↓
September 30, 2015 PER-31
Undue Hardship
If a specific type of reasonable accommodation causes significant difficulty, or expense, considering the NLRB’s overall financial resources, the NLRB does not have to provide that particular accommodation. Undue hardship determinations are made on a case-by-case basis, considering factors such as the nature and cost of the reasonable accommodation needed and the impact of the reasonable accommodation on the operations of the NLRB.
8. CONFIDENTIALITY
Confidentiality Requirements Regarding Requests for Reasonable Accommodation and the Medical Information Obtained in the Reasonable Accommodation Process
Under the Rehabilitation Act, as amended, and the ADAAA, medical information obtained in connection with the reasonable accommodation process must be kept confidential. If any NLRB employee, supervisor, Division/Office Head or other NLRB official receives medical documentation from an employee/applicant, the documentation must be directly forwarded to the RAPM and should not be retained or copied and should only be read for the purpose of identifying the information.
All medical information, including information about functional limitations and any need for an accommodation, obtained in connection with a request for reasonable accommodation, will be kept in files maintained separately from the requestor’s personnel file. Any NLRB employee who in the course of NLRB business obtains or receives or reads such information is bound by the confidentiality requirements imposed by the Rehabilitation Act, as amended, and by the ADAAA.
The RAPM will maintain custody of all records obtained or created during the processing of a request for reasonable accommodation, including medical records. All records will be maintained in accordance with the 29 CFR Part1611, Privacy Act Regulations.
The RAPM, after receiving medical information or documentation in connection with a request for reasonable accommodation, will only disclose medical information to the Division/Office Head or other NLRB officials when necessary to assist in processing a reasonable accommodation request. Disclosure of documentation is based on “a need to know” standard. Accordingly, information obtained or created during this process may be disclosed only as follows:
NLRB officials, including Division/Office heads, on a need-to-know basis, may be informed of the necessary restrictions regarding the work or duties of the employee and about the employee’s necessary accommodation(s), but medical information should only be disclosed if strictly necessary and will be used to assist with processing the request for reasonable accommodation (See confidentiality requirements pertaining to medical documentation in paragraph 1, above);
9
↑
What is needed:
Write the material out again word for word.

Result:
September 30, 2015 PER-31
Undue Hardship
If a specific type of reasonable accommodation causes significant difficulty, or expense, considering the NLRB’s overall financial resources, the NLRB does not have to provide that particular accommodation. Undue hardship determinations are made on a case-by-case basis, considering factors such as the nature and cost of the reasonable accommodation needed and the impact of the reasonable accommodation on the operations of the NLRB.
8. CONFIDENTIALITY
Confidentiality Requirements Regarding Requests for Reasonable Accommodation and the Medical Information Obtained in the Reasonable Accommodation Process
Under the Rehabilitation Act, as amended, and the ADAAA, medical information obtained in connection with the reasonable accommodation process must be kept confidential. If any NLRB employee, supervisor, Division/Office Head or other NLRB official receives medical documentation from an employee/applicant, the documentation must be directly forwarded to the RAPM and should not be retained or copied and should only be read for the purpose of identifying the information.
All medical information, including information about functional limitations and any need for an accommodation, obtained in connection with a request for reasonable accommodation, will be kept in files maintained separately from the requestor’s personnel file. Any NLRB employee who in the course of NLRB business obtains or receives or reads such information is bound by the confidentiality requirements imposed by the Rehabilitation Act, as amended, and by the ADAAA.
The RAPM will maintain custody of all records obtained or created during the processing of a request for reasonable accommodation, including medical records. All records will be maintained in accordance with the 29 CFR Part1611, Privacy Act Regulations.
The RAPM, after receiving medical information or documentation in connection with a request for reasonable accommodation, will only disclose medical information to the Division/Office Head or other NLRB officials when necessary to assist in processing a reasonable accommodation request. Disclosure of documentation is based on “a need to know” standard. Accordingly, information obtained or created during this process may be disclosed only as follows:
NLRB officials, including Division/Office heads, on a need-to-know basis, may be informed of the necessary restrictions regarding the work or duties of the employee and about the employee’s necessary accommodation(s), but medical information should only be disclosed if strictly necessary and will be used to assist with processing the request for reasonable accommodation (See confidentiality requirements pertaining to medical documentation in paragraph 1, above);
9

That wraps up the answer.